═════ Dataset excerpts ═════
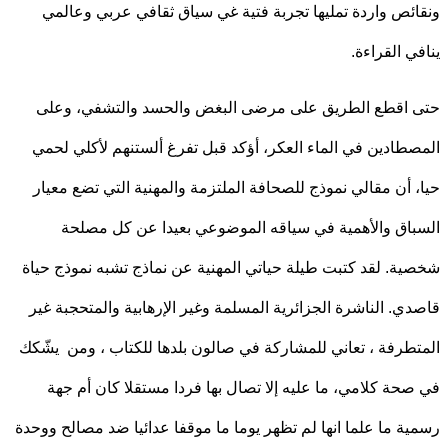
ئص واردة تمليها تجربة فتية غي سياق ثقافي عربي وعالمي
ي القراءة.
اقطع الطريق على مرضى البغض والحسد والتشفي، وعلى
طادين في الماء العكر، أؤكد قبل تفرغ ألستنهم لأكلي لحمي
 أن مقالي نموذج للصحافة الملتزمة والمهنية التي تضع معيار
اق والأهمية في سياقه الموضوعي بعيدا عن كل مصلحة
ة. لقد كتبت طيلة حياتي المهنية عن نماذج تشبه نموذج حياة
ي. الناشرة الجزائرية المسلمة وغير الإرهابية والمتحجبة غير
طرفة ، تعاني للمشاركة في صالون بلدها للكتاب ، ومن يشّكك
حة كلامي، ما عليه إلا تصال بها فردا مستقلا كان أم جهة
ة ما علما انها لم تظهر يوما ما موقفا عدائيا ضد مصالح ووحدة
═════
_Requirement_
Duplicate the listing line for line, starting at its first line and stopping after the line that contains "ة. لقد كتبت". Leave the pictures out of your copy.

_Output_
ئص واردة تمليها تجربة فتية غي سياق ثقافي عربي وعالمي
ي القراءة.
اقطع الطريق على مرضى البغض والحسد والتشفي، وعلى
طادين في الماء العكر، أؤكد قبل تفرغ ألستنهم لأكلي لحمي
 أن مقالي نموذج للصحافة الملتزمة والمهنية التي تضع معيار
اق والأهمية في سياقه الموضوعي بعيدا عن كل مصلحة
ة. لقد كتبت طيلة حياتي المهنية عن نماذج تشبه نموذج حياة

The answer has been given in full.